I grabbed the book back and crouched, shoving it into my messenger bag with shaky hands, along with the Book of Spells. My nerves had yet to catch up to the fact that there was no danger, and my pulse throbbed in my temples. I breathed in and out a few times, closing my eyes and hoping for patience before I stood up again.
“I’m just messing around,” I improvised, shouldering my bag. “I was trying to figure out whether those Billings Literary Society girls really believed in this witchcraft crap.”
Noelle, to my surprise, looked interested. “Did they?”
“Some of them, I think,” I said, lifting my shoulders.

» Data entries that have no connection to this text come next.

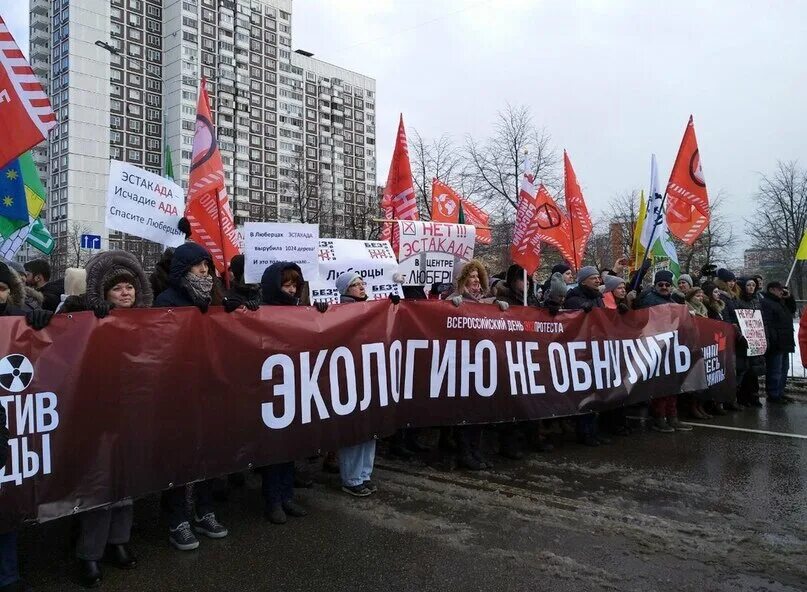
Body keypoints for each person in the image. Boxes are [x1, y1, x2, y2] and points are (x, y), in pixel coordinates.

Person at [60, 250, 151, 587]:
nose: (125, 293)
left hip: (132, 413)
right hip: (96, 416)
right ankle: (90, 555)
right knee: (98, 488)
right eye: (117, 288)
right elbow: (61, 328)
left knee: (126, 486)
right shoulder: (85, 315)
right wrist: (78, 311)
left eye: (129, 286)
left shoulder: (150, 319)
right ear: (103, 293)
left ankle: (119, 542)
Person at [153, 242, 228, 550]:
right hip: (177, 391)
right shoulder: (166, 300)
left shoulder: (215, 299)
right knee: (179, 456)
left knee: (207, 452)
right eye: (198, 265)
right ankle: (177, 518)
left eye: (207, 265)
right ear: (184, 268)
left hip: (207, 388)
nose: (205, 270)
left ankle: (204, 510)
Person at [254, 261, 326, 521]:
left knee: (290, 449)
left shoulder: (300, 311)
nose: (292, 290)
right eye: (287, 285)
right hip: (270, 389)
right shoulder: (261, 312)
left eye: (295, 285)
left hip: (294, 386)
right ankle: (273, 501)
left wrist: (320, 314)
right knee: (274, 451)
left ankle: (287, 497)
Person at [335, 271, 381, 493]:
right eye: (355, 284)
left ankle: (364, 473)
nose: (362, 287)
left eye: (362, 283)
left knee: (370, 428)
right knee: (354, 430)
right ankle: (351, 479)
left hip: (369, 375)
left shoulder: (372, 309)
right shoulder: (339, 311)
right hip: (349, 377)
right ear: (345, 290)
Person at [636, 270, 693, 433]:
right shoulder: (649, 299)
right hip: (656, 346)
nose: (664, 287)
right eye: (660, 284)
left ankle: (673, 417)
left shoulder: (673, 299)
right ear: (655, 285)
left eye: (667, 285)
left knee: (673, 384)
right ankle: (659, 418)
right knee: (660, 384)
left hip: (672, 346)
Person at [564, 267, 611, 445]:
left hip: (597, 349)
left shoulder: (598, 297)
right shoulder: (574, 297)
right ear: (583, 281)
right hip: (581, 352)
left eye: (599, 278)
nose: (598, 281)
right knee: (585, 394)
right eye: (593, 278)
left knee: (596, 393)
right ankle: (584, 432)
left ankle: (594, 431)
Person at [759, 282, 796, 405]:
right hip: (777, 342)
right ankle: (774, 394)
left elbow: (792, 309)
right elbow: (768, 323)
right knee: (775, 370)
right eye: (779, 290)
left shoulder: (781, 302)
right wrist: (773, 339)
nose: (782, 292)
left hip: (785, 340)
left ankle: (780, 391)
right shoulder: (767, 303)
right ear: (771, 290)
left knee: (784, 369)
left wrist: (789, 298)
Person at [732, 277, 766, 408]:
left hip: (755, 339)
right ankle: (742, 397)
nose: (751, 287)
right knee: (744, 370)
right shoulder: (738, 301)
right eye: (748, 285)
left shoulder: (756, 301)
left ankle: (754, 396)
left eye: (753, 285)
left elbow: (762, 321)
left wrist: (764, 337)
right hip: (743, 341)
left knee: (754, 370)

For some reason I didn’t want to name names and open the girls up to Noelle’s ridicule. Which was, of course, ridiculous, since they were all dead.
“Yeah, well, people were a lot more gullible back then,” Noelle said, turning and heading for the open doorway. “Come on. There’s still a mess upstairs and I am not hanging out here again if it’s infested with mice.”
“I’m right behind you,” I told her, picking up the candle.
As I placed my foot on the first stair, a light breeze ruffled my hair. Only there were no openings in the stone wall, no windows anywhere. At the third step, I felt it again. And by the seventh it was stronger still, the wind right in my face. By the tenth step, the flame of the candle died and by the twelfth, I had to squint my eyes to see. When I got to the top I slammed the door behind me, breathless.